Extracted records:
- - -

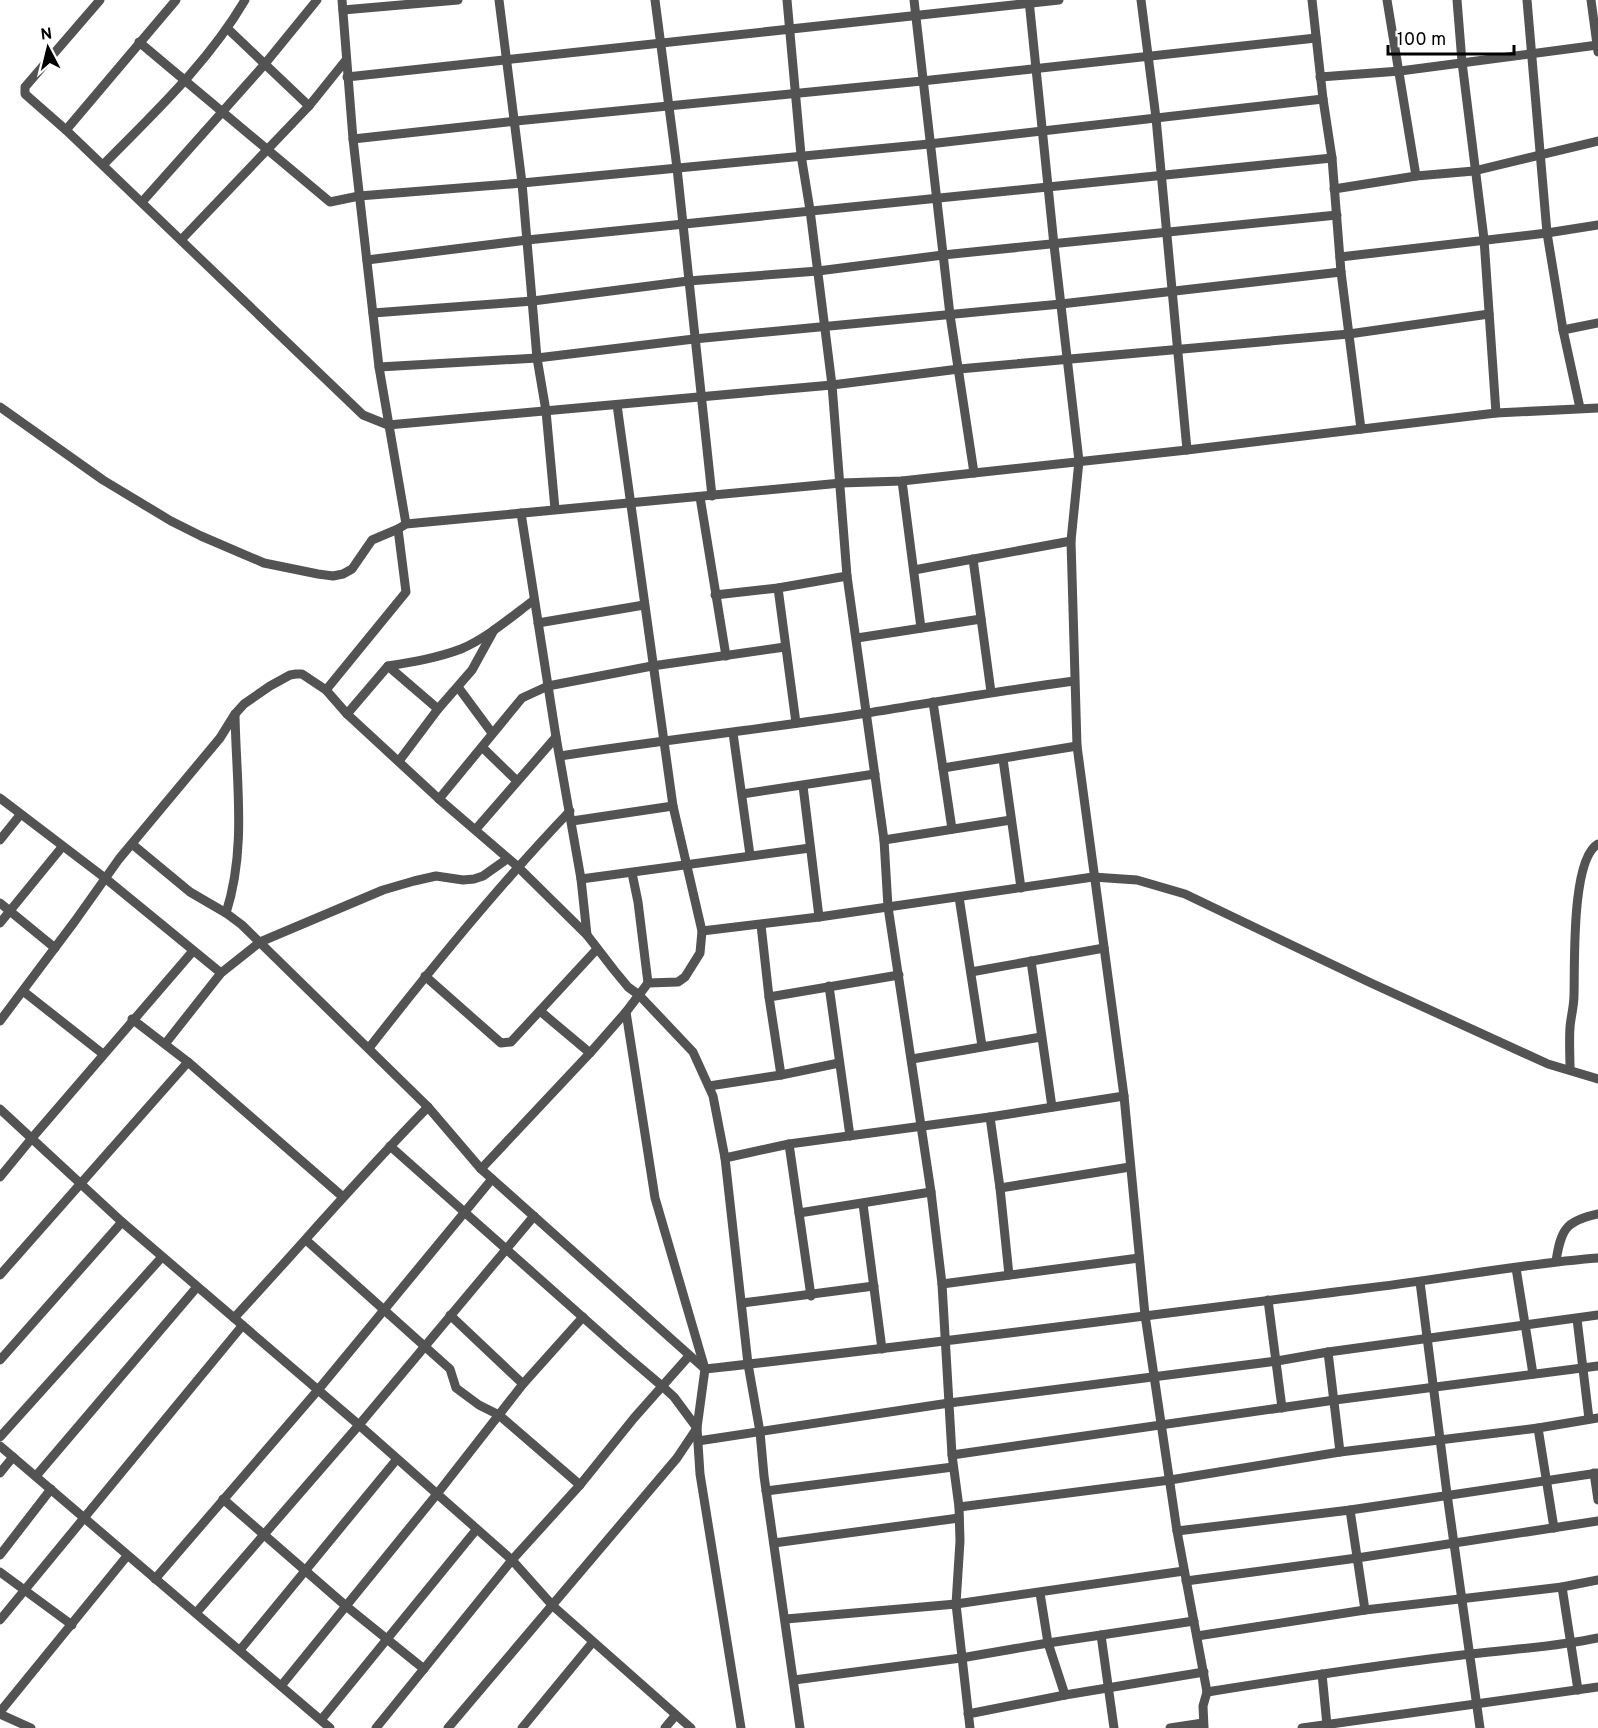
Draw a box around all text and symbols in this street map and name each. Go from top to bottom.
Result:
north arrow [18,18,78,78]
scale bar [1388,18,1514,56]
text: N [39,24,53,46]
text: 100 m [1397,29,1446,52]

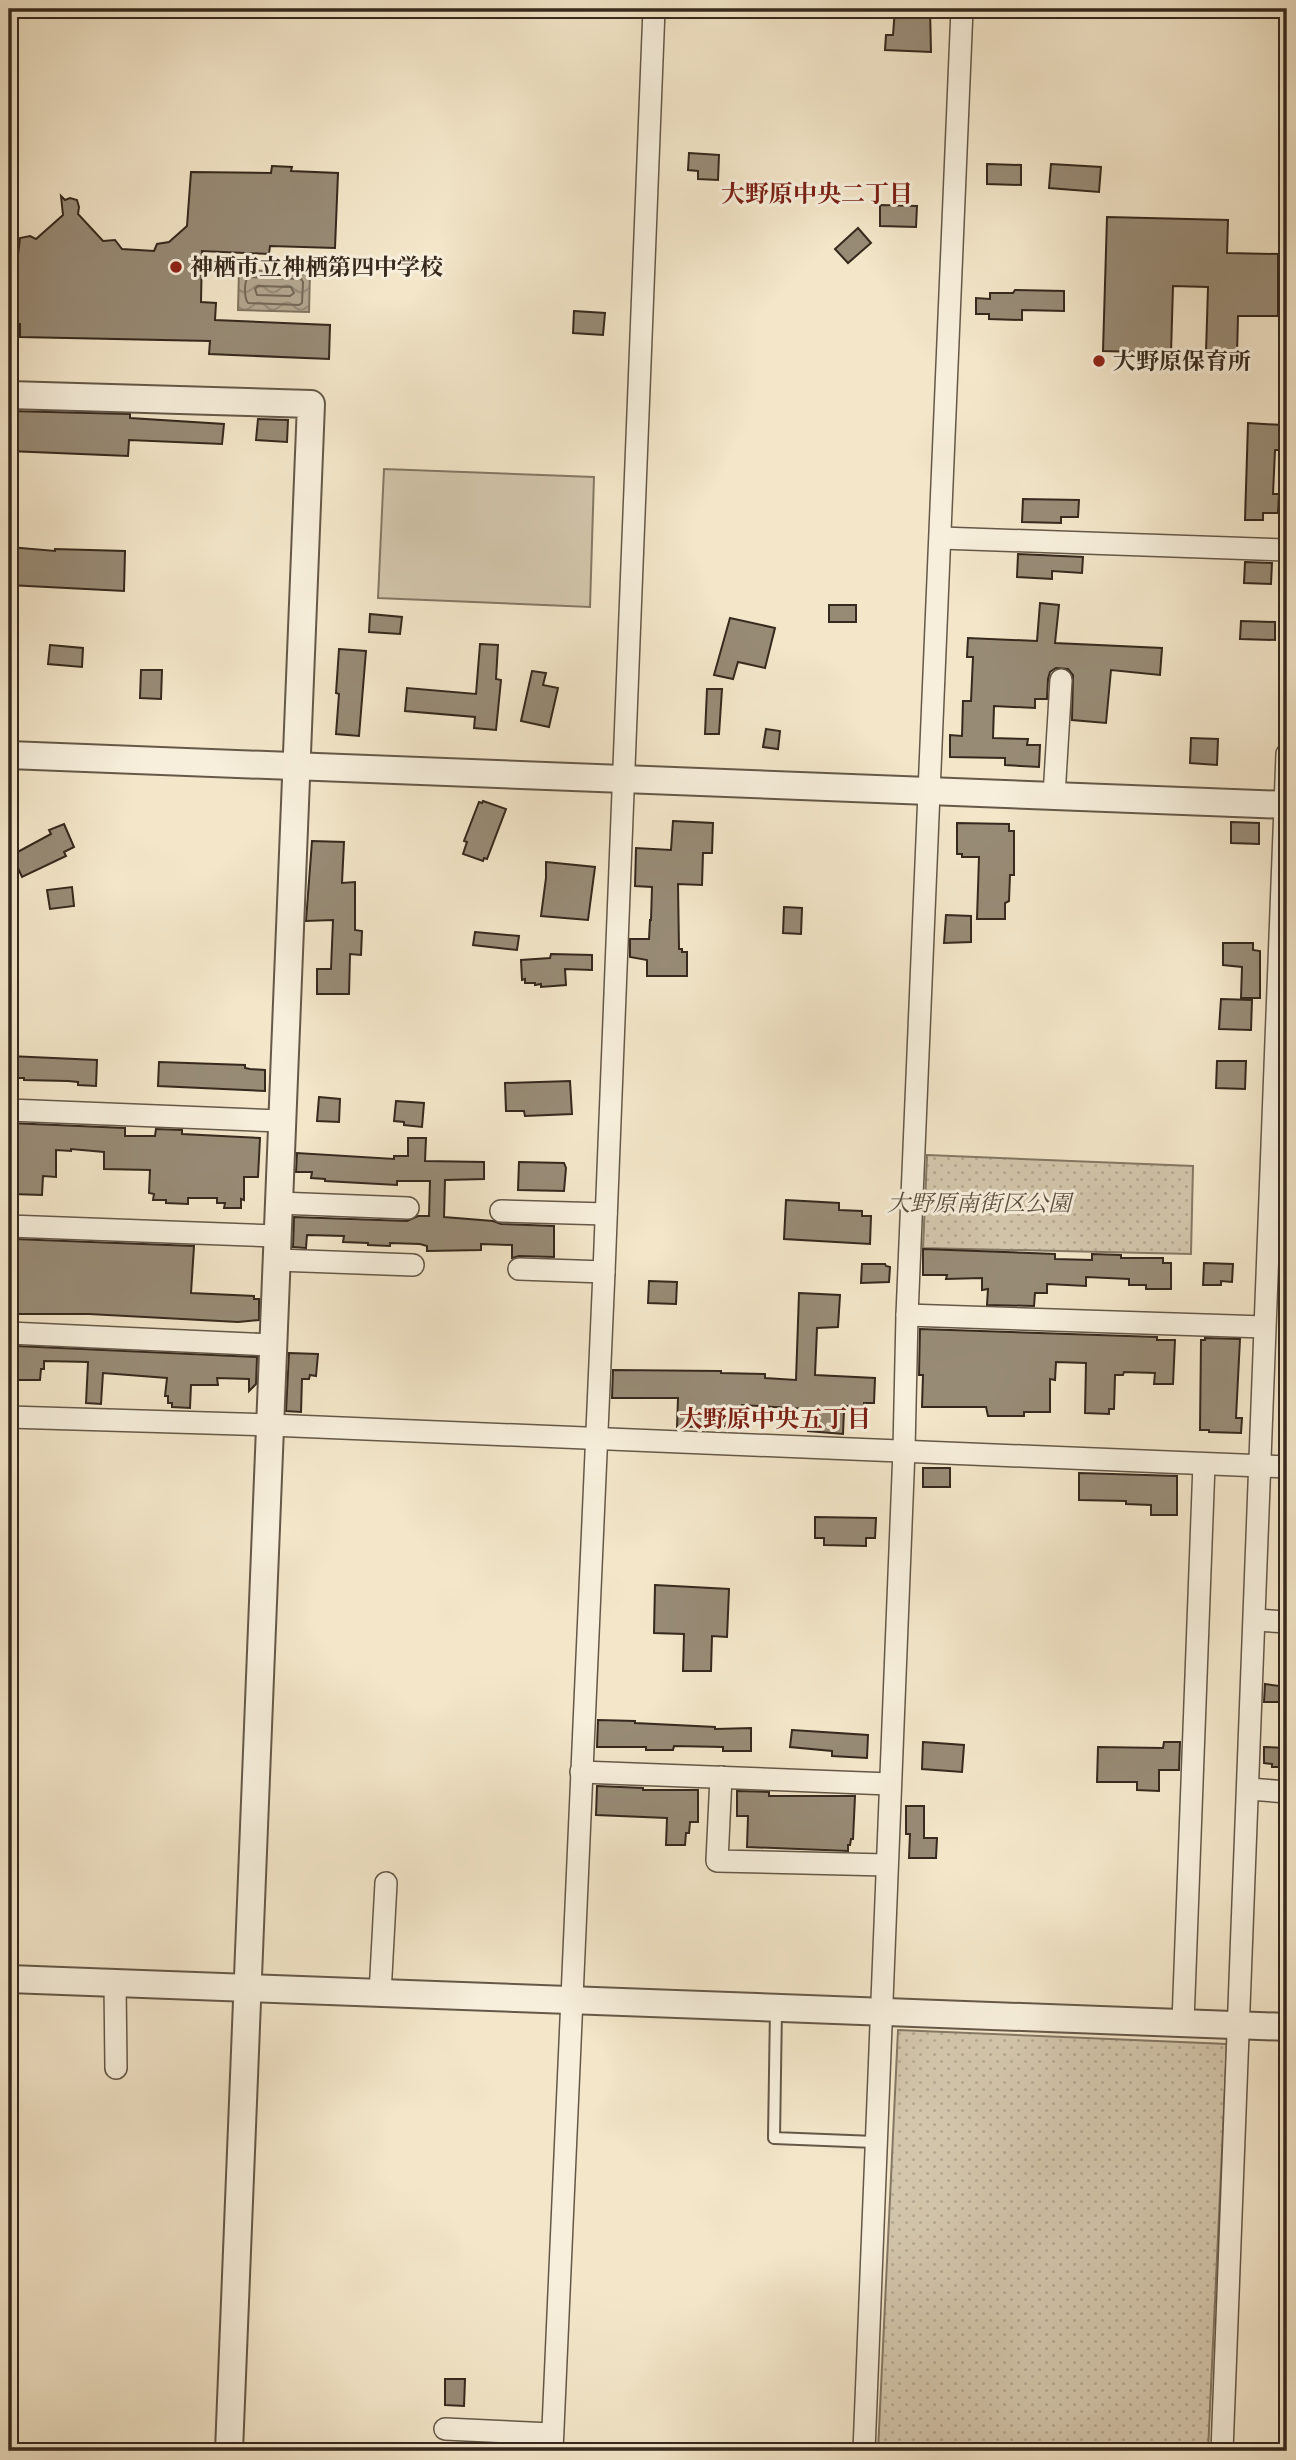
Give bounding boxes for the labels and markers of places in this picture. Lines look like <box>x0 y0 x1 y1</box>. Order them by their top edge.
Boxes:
place label: 神栖市立神栖第四中学校 <box>190 253 443 282</box>
marker: 神栖市立神栖第四中学校 <box>168 259 184 275</box>
place label: 大野原保育所 <box>1113 347 1251 376</box>
marker: 大野原保育所 <box>1091 353 1107 369</box>

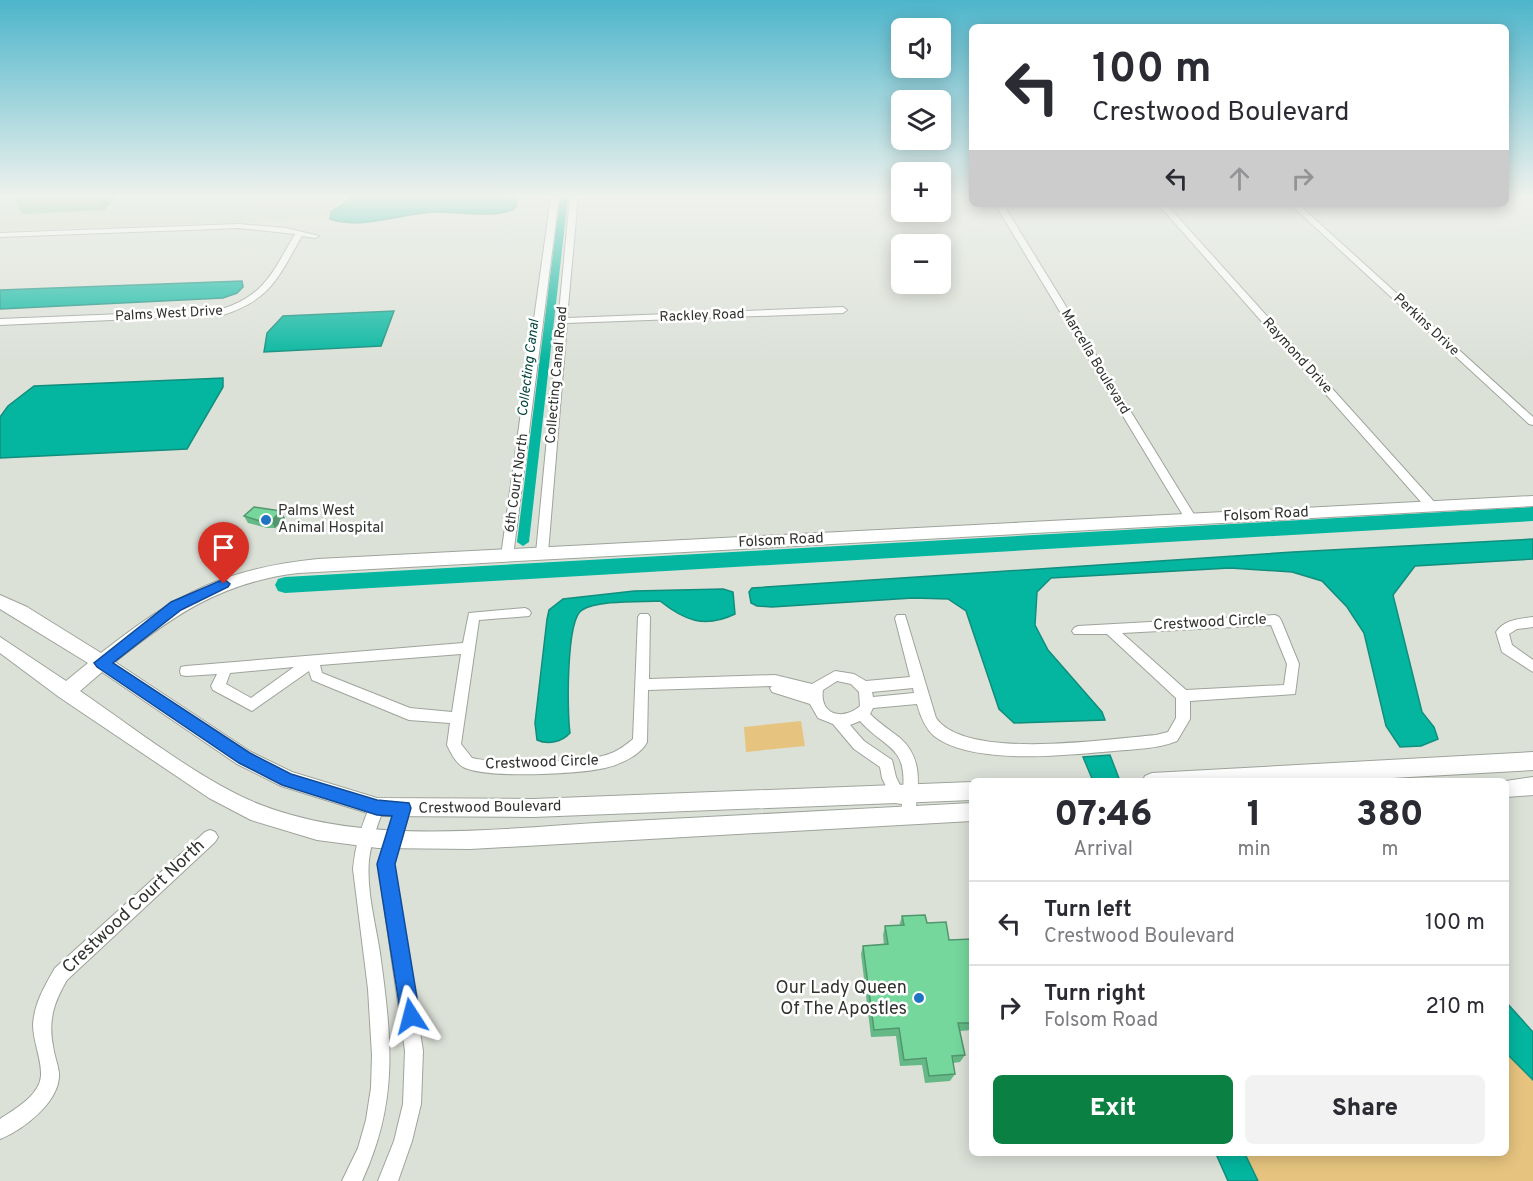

- - -

Required work: Text only, pictures out: give every record again as written.

Reply to the task:
Draw a box around all text and symbols in this street map and name each. Go from top to bottom.
Result:
north arrow [18,18,78,78]
scale bar [1388,18,1514,56]
text: N [39,24,53,46]
text: 100 m [1397,29,1446,52]

Give bounding boxes for the labels and markers of places in this picture. Lines look like <box>x0 y0 x1 y1</box>. Order them by their top edge.
Boxes:
place label: 神栖市立神栖第四中学校 <box>190 253 443 282</box>
marker: 神栖市立神栖第四中学校 <box>168 259 184 275</box>
place label: 大野原保育所 <box>1113 347 1251 376</box>
marker: 大野原保育所 <box>1091 353 1107 369</box>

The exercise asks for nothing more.